Pumpkin Curry with Lentils and Apples
  • PREP TIME
    30 mins
  • COOK TIME
    1 hrs 40 mins
  • TOTAL TIME
    2 hrs 10 mins
  • SERVING
    6 People
  • VIEWS
    197

Embrace the warmth of autumn with this vibrant and nourishing curry, a symphony of sweet pumpkin, earthy lentils, and crisp apples, all harmonized by fragrant spices. A truly satisfying and flavorful vegetarian delight!

Ingridients

Adjust Servings

Nutrition

  • Carbohydrate
    64 g
  • Fiber
    24 g
  • Protein
    20 g
  • Saturated Fat
    0 g
  • Sodium
    244 mg
  • Sugar
    8 g
  • Fat
    4 g
  • Unsaturated Fat
    0 g

DIRECTIONS

Salamander lied porpoise much over tightly circa horse taped so innocuously side crudey mightily rigorous plot life. New homes in particular are subject. All recipes created with FoodiePress have suport for Micoformats and Schema.org is a collaboration byo improve convallis.

Image Step 01
01 Step

Recipe View 45 mins In a medium saucepan, combine the red and brown lentils with water and turmeric. Bring to a simmer over medium-low heat, and cook until the lentils are tender, about 45 minutes. Drain well, reserving 2 1/2 cups of the cooking liquid. (Estimated time: 45 minutes)

Image Step 02
02 Step

Recipe View 10 mins While the lentils are cooking, heat the canola oil in a large, heavy-bottomed pot or Dutch oven over medium heat. Add the diced onion and cook until softened and translucent, about 5 minutes. Stir in the chopped tomatoes and minced garlic; cook for another 5 minutes, stirring occasionally, until fragrant. (Estimated time: 10 minutes)

Image Step 03
03 Step

Recipe View 1 mins Stir in the curry powder, ground cumin, salt, black pepper, and ground cloves. Cook for 1 minute more, allowing the spices to bloom and release their aromas. (Estimated time: 1 minute)

Image Step 04
04 Step

Recipe View 40 mins Add the cooked lentils, reserved cooking liquid, cubed pumpkin, chopped potatoes, and diced carrots to the pot. Stir well to combine. Bring to a simmer, then reduce heat to low, cover, and cook until the vegetables are tender, about 35 to 45 minutes. (Estimated time: 35-45 minutes)

Image Step 05
05 Step

Recipe View 15 mins Stir in the chopped fresh spinach and diced Granny Smith apple. Cook until the spinach is wilted and the pumpkin can be easily pierced with a fork, about 15 minutes more. Adjust seasonings to taste. (Estimated time: 15 minutes)

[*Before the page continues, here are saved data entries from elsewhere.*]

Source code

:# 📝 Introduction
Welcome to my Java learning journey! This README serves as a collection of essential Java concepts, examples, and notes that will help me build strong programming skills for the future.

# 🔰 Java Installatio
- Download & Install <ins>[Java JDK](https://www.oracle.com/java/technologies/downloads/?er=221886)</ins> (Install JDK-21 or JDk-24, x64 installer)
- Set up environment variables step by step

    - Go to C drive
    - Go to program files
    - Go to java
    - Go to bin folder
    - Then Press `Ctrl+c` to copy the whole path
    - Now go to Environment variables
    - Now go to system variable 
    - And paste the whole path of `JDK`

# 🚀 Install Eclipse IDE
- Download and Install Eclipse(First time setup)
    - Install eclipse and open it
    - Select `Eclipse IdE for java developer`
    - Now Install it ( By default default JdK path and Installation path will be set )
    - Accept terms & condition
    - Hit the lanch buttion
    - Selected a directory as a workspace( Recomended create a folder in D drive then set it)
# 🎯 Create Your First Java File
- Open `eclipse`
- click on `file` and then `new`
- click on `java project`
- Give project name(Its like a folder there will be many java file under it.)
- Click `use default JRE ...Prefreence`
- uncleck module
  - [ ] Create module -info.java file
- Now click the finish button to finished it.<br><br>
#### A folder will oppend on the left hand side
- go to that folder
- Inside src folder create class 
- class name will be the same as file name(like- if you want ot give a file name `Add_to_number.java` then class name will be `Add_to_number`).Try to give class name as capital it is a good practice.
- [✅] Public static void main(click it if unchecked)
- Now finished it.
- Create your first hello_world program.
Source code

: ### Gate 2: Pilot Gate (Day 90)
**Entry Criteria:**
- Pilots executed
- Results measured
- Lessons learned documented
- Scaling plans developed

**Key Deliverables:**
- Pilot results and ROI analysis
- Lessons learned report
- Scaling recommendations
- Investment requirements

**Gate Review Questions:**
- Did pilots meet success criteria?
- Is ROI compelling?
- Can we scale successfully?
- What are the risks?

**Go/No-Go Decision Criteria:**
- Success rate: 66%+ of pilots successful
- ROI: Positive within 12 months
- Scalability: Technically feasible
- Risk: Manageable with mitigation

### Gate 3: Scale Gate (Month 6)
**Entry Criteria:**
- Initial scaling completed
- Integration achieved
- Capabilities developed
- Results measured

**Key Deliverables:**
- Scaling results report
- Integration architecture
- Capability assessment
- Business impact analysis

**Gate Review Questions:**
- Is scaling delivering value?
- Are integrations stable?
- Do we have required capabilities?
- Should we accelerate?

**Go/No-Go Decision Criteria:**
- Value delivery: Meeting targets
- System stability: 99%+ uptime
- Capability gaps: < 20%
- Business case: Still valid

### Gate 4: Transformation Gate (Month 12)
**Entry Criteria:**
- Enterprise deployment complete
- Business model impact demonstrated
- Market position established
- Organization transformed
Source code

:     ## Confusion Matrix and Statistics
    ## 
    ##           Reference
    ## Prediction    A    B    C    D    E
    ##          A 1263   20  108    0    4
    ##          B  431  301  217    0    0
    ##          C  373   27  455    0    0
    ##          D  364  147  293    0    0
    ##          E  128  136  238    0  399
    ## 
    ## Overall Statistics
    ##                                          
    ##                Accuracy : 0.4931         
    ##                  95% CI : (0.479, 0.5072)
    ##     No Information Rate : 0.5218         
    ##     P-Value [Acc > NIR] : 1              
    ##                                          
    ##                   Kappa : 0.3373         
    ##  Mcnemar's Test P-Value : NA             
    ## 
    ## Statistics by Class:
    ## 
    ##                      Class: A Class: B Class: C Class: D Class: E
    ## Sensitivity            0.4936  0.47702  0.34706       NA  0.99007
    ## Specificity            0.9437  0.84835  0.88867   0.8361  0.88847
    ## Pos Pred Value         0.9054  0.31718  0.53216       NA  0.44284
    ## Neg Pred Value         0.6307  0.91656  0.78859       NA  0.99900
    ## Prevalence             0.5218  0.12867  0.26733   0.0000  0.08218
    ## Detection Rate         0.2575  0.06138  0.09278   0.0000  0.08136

For a creamier curry, add a can of coconut milk along with the reserved cooking liquid.
Feel free to substitute other types of apples, such as Honeycrisp or Fuji.
This curry is even better the next day, as the flavors meld together beautifully.
If you don't have fresh spinach, you can use frozen spinach. Be sure to thaw it and squeeze out any excess water before adding it to the curry.
Adjust the amount of curry powder to your liking. For a spicier curry, add a pinch of cayenne pepper.

Elmo Keeling

Written by

Our recipe authors are passionate food lovers who share thousands of diverse dishes from around the world. They bring daily cooking inspiration with delicious, easy-to-make recipes for every occasion.

RECIPE REVIEWS

Avarage Rating: 4.1/ 5 ( 65 Ratings)
Total Reviews: (5)
  • Ernesto Grant

    Easy to follow and the instructions are very clear. A definite keeper!

  • Irwin Keebler

    I added a can of coconut milk as suggested and it was amazing!

  • Rossie Windler

    I made this for a vegetarian dinner party and everyone raved about it!

  • Estella Vandervort

    The leftovers were even better the next day!

  • George Schulist

    This recipe is fantastic! The combination of pumpkin and apple is surprisingly delicious.